__Design files in text formats__.
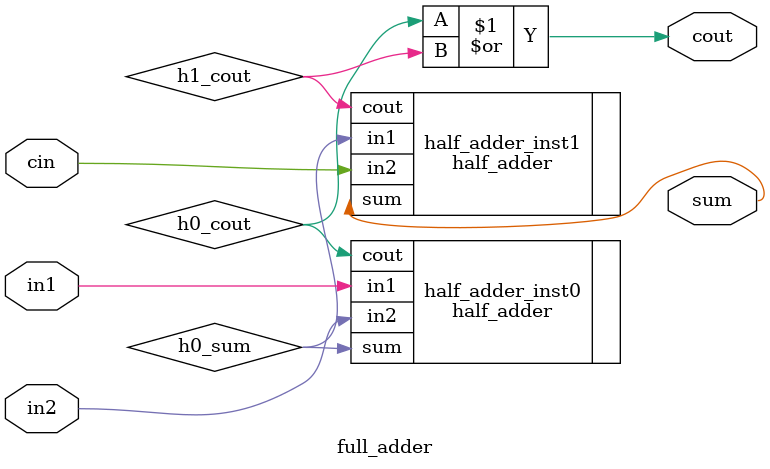
<source format=v>
`timescale  1ns/1ns


module  full_adder
(
    input   wire    in1 ,   
    input   wire    in2 ,   
    input   wire    cin ,   

    output  wire    sum ,   
    output  wire    cout    
);


//wire  define
wire    h0_sum;     
wire    h0_cout;    
wire    h1_cout;    

//********************************************************************//
//**************************** Instantiate ***************************//
//********************************************************************//
//------------- half_adder_inst0 --------------
half_adder  half_adder_inst0
(                       
    .in1    (in1    ),  //input     in1       
    .in2    (in2    ),  //input     in2

    .sum    (h0_sum ),  //ouptut    sum
    .cout   (h0_cout)   //output    cout
);

//------------- half_adder_inst0 --------------
half_adder  half_adder_inst1
(                       
    .in1    (h0_sum ),  //input     in1
    .in2    (cin    ),  //input     in2

    .sum    (sum    ),  //ouptut    sum
    .cout   (h1_cout)   //output    cout
);


assign  cout = h0_cout | h1_cout;

endmodule

</source>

__Work item__.
Whenever a line includes the word "ouptut", pull it out of the entries.

__Response area__.
    .sum    (h0_sum ),  //ouptut    sum
    .sum    (sum    ),  //ouptut    sum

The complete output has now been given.